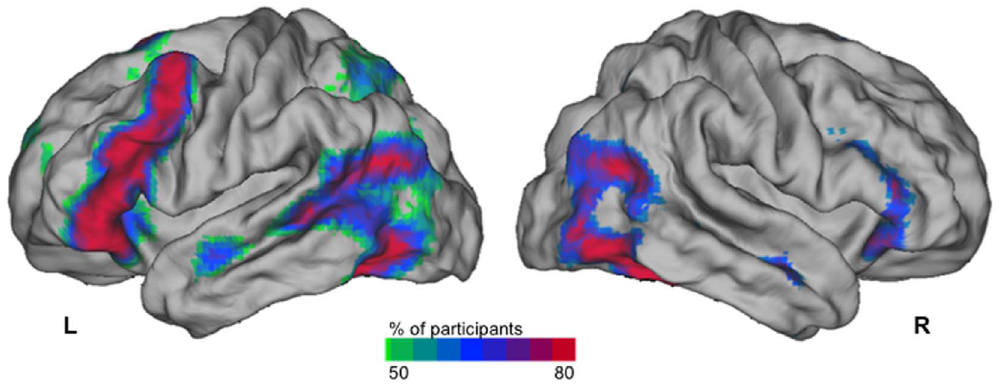
Figure 3. Probability map of the right-handed participants having a significant activation during sentence generation (SENT) as compared to recitation of a list of overlearned words (LIST) in the subgroup of 144 right-handers. 3D renderings of the probabilistic map of the individual SENT minus LIST contrast t-map after applying a t-threshold set at 1.96 (p , 0.05, uncorrected) superimposed on the Caret anatomical template. L: left, R: right. The scale starts with 50% of overlap and the red areas correspond to a proportion larger than 80% of right- handers showing a significant activation.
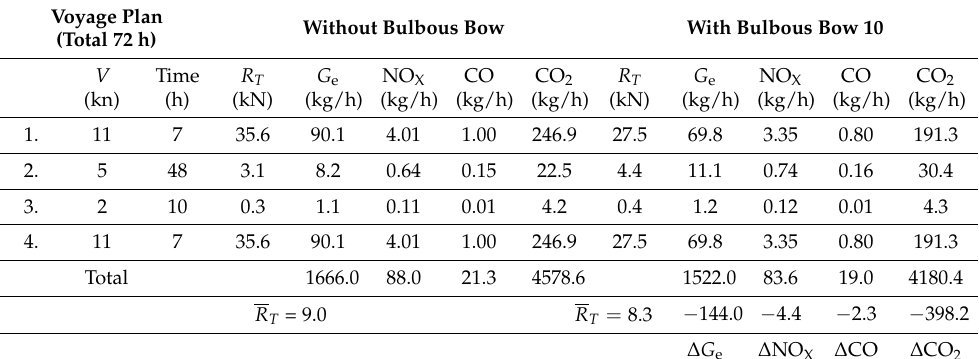
Table 9. Fuel consumption and emissions for a fishing voyage cycle of the B-410 boat with the bow bulb no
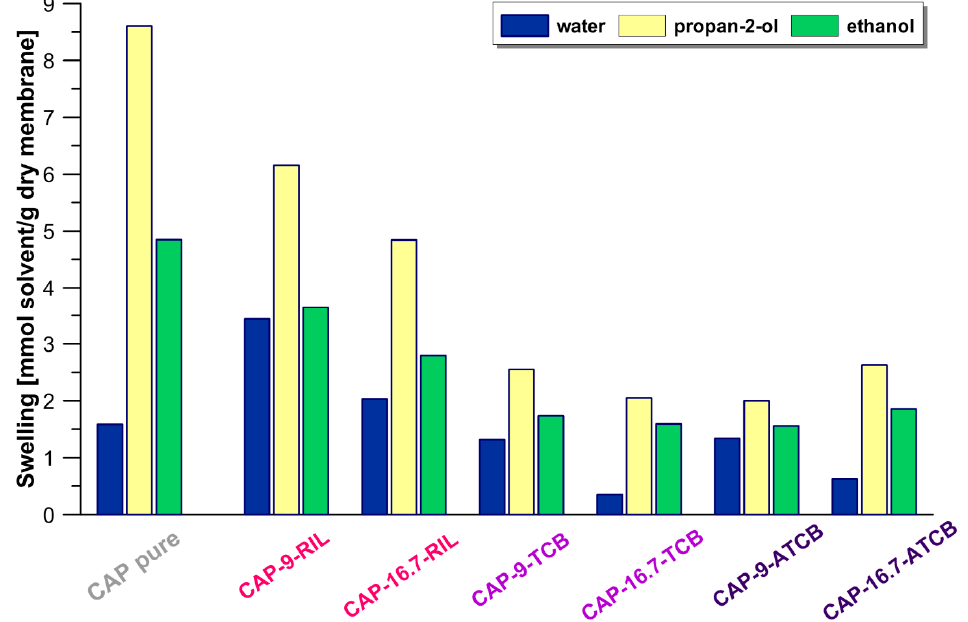
Figure 10. The swelling at equilibrium of pure CAP membranes and membranes doped by RIL, TBC and ATBC in contact with water, ethanol, and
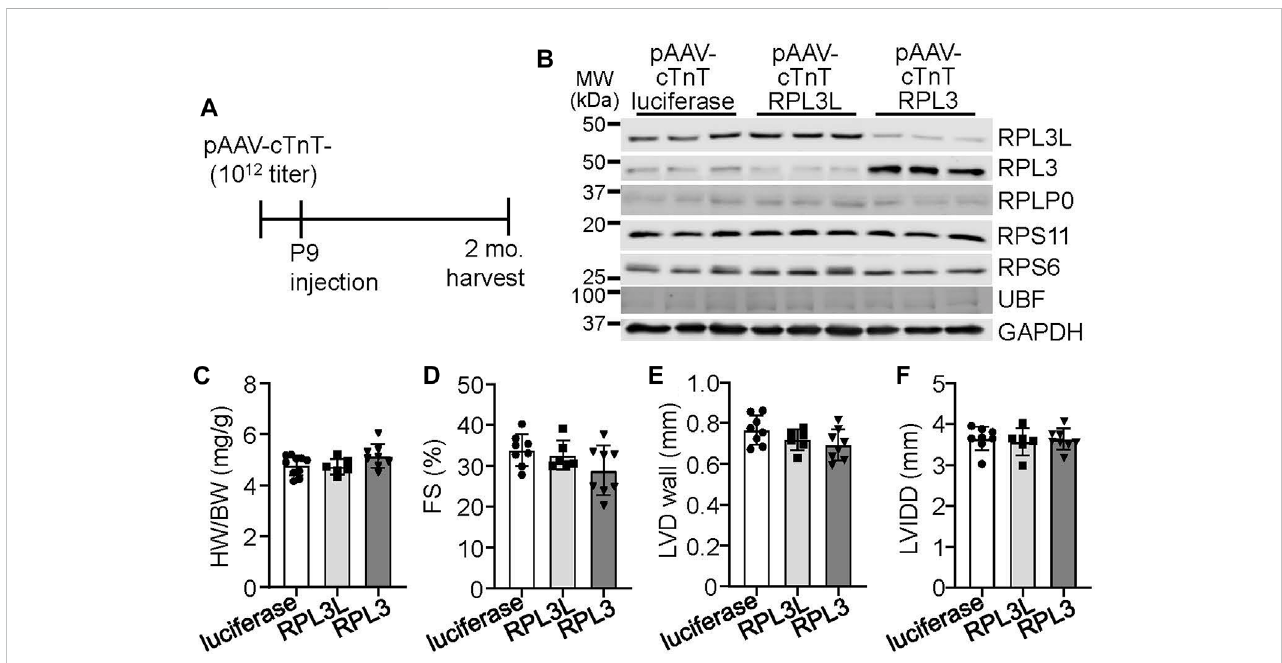
FIGURE 3 Adeno associated virus 9(AAV9)-mediatedoverexpression ofRPL3L and RPL3 doesnot alterheartstructure orfunction. (A) Schematicshowingtimeline ofintrathoracicinjectionsoftherecombinantAAVsencodingluciferase, RPL3L,andRPL3intoP9pupsatatiterof1×10 12 genomecopiesfollowedbyharvest and analysis at 2 months of age. (B) Western blots of the indicated proteins in cardiac ventricles from mice injected with AAV-luciferase, -RPL3L, and -RPL3. GAPDH is used is a loading control ( n = 3 per group). MW denotes molecular weight in kilodaltons (kDa). (C – F) Heart weight-to-body weight ratio (HW/ BW), fractional shortening (FS), average left ventricular wall thickness in diastole (LVD wall) and left ventricular internal dimension in diastole (LVIDD) in mice injected with the indicated AAVs as shown ( n = 6 – 10 per group). Data are mean ± SEM. No statistical differences between the groups of mice were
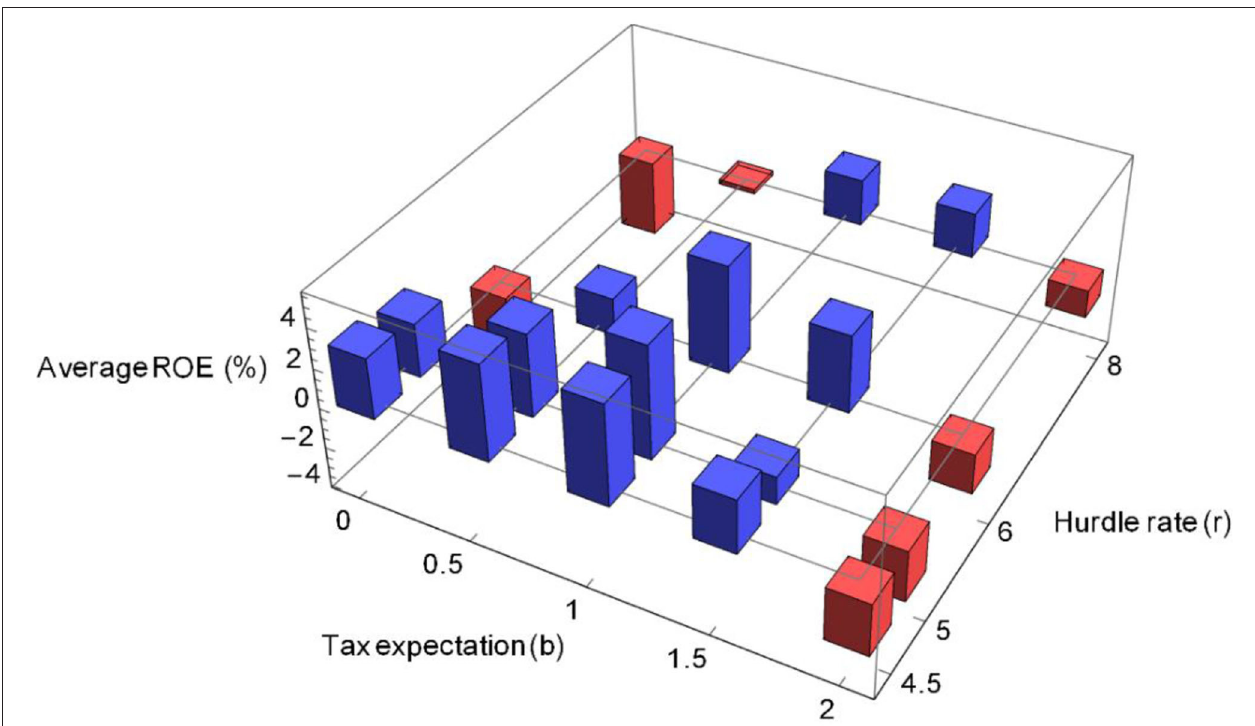
FIGURE 7 | The average ROE over a 10-year period for the 20 agents during the expansion phase from year 30 to 40. Positive and negative values are depicted by blue and red, respectively. Companies with more accurate expectations on tax changes perform better during this period. In the base case, we use f = 30% and i = 400M e . f is the fraction of an investment financed by a company’s own capital and i is the initial capital in a company’s bank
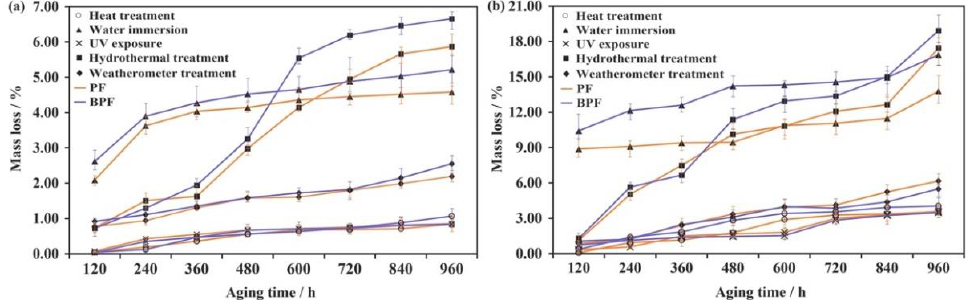
Figure 1. Variations in the mass loss of BPF and PF resins plywood ( a ) and films ( b ) under five aging conditions.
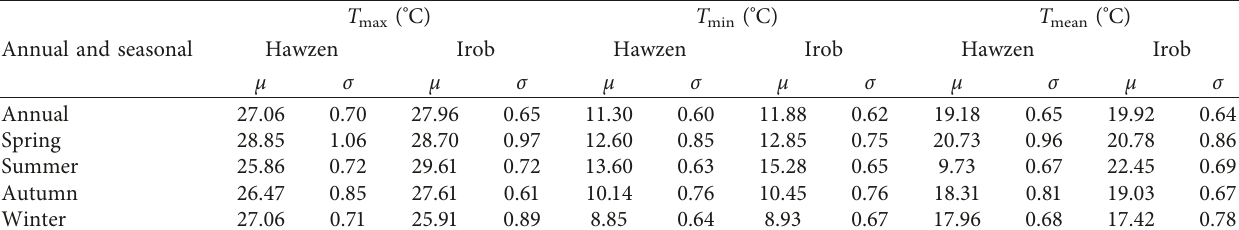
Table 5: Mean maximum, minimum, and annual temperatures ( ° C) in Hawzen and Irob in 1983–2015. Annual and seasonal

+ + + +

WHAT YOU HAVE TO DO
Each line from the one containing "FIGURE 3 Adeno" through the final line of the data must be reproduced exactly, both ends included, with no pictures in the copy.

SOLUTION
FIGURE 3 Adeno associated virus 9(AAV9)-mediatedoverexpression ofRPL3L and RPL3 doesnot alterheartstructure orfunction. (A) Schematicshowingtimeline ofintrathoracicinjectionsoftherecombinantAAVsencodingluciferase, RPL3L,andRPL3intoP9pupsatatiterof1×10 12 genomecopiesfollowedbyharvest and analysis at 2 months of age. (B) Western blots of the indicated proteins in cardiac ventricles from mice injected with AAV-luciferase, -RPL3L, and -RPL3. GAPDH is used is a loading control ( n = 3 per group). MW denotes molecular weight in kilodaltons (kDa). (C – F) Heart weight-to-body weight ratio (HW/ BW), fractional shortening (FS), average left ventricular wall thickness in diastole (LVD wall) and left ventricular internal dimension in diastole (LVIDD) in mice injected with the indicated AAVs as shown ( n = 6 – 10 per group). Data are mean ± SEM. No statistical differences between the groups of mice were
FIGURE 7 | The average ROE over a 10-year period for the 20 agents during the expansion phase from year 30 to 40. Positive and negative values are depicted by blue and red, respectively. Companies with more accurate expectations on tax changes perform better during this period. In the base case, we use f = 30% and i = 400M e . f is the fraction of an investment financed by a company’s own capital and i is the initial capital in a company’s bank
Figure 1. Variations in the mass loss of BPF and PF resins plywood ( a ) and films ( b ) under five aging conditions.
Table 5: Mean maximum, minimum, and annual temperatures ( ° C) in Hawzen and Irob in 1983–2015. Annual and seasonal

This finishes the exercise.